-- Available data follows --

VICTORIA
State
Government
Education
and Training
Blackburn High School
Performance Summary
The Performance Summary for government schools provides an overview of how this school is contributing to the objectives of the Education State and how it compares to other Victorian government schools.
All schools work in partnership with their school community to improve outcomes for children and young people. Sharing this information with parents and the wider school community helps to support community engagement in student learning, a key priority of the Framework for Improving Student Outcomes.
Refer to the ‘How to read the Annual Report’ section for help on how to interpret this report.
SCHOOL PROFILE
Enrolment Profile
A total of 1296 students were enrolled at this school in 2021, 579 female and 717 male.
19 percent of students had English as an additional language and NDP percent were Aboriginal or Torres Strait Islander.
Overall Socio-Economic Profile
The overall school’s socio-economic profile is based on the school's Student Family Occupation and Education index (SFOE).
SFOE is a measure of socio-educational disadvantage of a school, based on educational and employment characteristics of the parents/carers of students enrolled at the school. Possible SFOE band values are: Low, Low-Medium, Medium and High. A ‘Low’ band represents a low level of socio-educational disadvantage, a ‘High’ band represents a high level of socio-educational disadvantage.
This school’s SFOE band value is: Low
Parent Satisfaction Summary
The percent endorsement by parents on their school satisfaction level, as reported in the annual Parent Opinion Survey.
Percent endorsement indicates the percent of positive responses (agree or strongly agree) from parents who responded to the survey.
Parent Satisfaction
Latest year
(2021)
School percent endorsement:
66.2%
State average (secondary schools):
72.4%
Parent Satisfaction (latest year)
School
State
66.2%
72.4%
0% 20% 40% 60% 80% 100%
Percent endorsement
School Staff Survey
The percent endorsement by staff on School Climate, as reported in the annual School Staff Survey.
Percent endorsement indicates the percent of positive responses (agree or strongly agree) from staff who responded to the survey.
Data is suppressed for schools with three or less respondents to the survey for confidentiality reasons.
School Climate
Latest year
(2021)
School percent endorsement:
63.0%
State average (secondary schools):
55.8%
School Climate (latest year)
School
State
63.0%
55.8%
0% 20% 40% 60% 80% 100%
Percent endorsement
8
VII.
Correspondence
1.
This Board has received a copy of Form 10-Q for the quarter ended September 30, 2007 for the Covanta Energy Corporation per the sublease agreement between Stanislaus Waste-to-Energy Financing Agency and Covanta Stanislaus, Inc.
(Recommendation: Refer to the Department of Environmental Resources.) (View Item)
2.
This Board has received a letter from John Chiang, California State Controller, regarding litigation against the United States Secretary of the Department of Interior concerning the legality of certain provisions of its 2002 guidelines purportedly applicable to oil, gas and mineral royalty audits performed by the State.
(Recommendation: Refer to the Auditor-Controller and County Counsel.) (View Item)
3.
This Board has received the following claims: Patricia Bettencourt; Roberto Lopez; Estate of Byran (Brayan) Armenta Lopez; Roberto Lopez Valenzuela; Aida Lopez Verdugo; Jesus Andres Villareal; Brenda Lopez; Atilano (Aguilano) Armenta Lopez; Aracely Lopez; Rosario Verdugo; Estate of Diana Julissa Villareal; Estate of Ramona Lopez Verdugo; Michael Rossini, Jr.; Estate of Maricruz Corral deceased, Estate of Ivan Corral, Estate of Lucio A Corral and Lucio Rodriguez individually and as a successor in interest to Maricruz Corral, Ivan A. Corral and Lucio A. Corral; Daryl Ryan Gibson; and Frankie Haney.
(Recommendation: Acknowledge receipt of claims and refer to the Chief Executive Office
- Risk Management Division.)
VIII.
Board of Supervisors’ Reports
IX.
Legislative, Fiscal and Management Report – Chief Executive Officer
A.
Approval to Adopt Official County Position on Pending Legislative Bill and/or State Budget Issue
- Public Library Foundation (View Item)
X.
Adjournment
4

-- Available data concluded --

Try it -> Repeat the data above exactly.

Written reply ->
VICTORIA
State
Government
Education
and Training
Blackburn High School
Performance Summary
The Performance Summary for government schools provides an overview of how this school is contributing to the objectives of the Education State and how it compares to other Victorian government schools.
All schools work in partnership with their school community to improve outcomes for children and young people. Sharing this information with parents and the wider school community helps to support community engagement in student learning, a key priority of the Framework for Improving Student Outcomes.
Refer to the ‘How to read the Annual Report’ section for help on how to interpret this report.
SCHOOL PROFILE
Enrolment Profile
A total of 1296 students were enrolled at this school in 2021, 579 female and 717 male.
19 percent of students had English as an additional language and NDP percent were Aboriginal or Torres Strait Islander.
Overall Socio-Economic Profile
The overall school’s socio-economic profile is based on the school's Student Family Occupation and Education index (SFOE).
SFOE is a measure of socio-educational disadvantage of a school, based on educational and employment characteristics of the parents/carers of students enrolled at the school. Possible SFOE band values are: Low, Low-Medium, Medium and High. A ‘Low’ band represents a low level of socio-educational disadvantage, a ‘High’ band represents a high level of socio-educational disadvantage.
This school’s SFOE band value is: Low
Parent Satisfaction Summary
The percent endorsement by parents on their school satisfaction level, as reported in the annual Parent Opinion Survey.
Percent endorsement indicates the percent of positive responses (agree or strongly agree) from parents who responded to the survey.
Parent Satisfaction
Latest year
(2021)
School percent endorsement:
66.2%
State average (secondary schools):
72.4%
Parent Satisfaction (latest year)
School
State
66.2%
72.4%
0% 20% 40% 60% 80% 100%
Percent endorsement
School Staff Survey
The percent endorsement by staff on School Climate, as reported in the annual School Staff Survey.
Percent endorsement indicates the percent of positive responses (agree or strongly agree) from staff who responded to the survey.
Data is suppressed for schools with three or less respondents to the survey for confidentiality reasons.
School Climate
Latest year
(2021)
School percent endorsement:
63.0%
State average (secondary schools):
55.8%
School Climate (latest year)
School
State
63.0%
55.8%
0% 20% 40% 60% 80% 100%
Percent endorsement
8
VII.
Correspondence
1.
This Board has received a copy of Form 10-Q for the quarter ended September 30, 2007 for the Covanta Energy Corporation per the sublease agreement between Stanislaus Waste-to-Energy Financing Agency and Covanta Stanislaus, Inc.
(Recommendation: Refer to the Department of Environmental Resources.) (View Item)
2.
This Board has received a letter from John Chiang, California State Controller, regarding litigation against the United States Secretary of the Department of Interior concerning the legality of certain provisions of its 2002 guidelines purportedly applicable to oil, gas and mineral royalty audits performed by the State.
(Recommendation: Refer to the Auditor-Controller and County Counsel.) (View Item)
3.
This Board has received the following claims: Patricia Bettencourt; Roberto Lopez; Estate of Byran (Brayan) Armenta Lopez; Roberto Lopez Valenzuela; Aida Lopez Verdugo; Jesus Andres Villareal; Brenda Lopez; Atilano (Aguilano) Armenta Lopez; Aracely Lopez; Rosario Verdugo; Estate of Diana Julissa Villareal; Estate of Ramona Lopez Verdugo; Michael Rossini, Jr.; Estate of Maricruz Corral deceased, Estate of Ivan Corral, Estate of Lucio A Corral and Lucio Rodriguez individually and as a successor in interest to Maricruz Corral, Ivan A. Corral and Lucio A. Corral; Daryl Ryan Gibson; and Frankie Haney.
(Recommendation: Acknowledge receipt of claims and refer to the Chief Executive Office
- Risk Management Division.)
VIII.
Board of Supervisors’ Reports
IX.
Legislative, Fiscal and Management Report – Chief Executive Officer
A.
Approval to Adopt Official County Position on Pending Legislative Bill and/or State Budget Issue
- Public Library Foundation (View Item)
X.
Adjournment
4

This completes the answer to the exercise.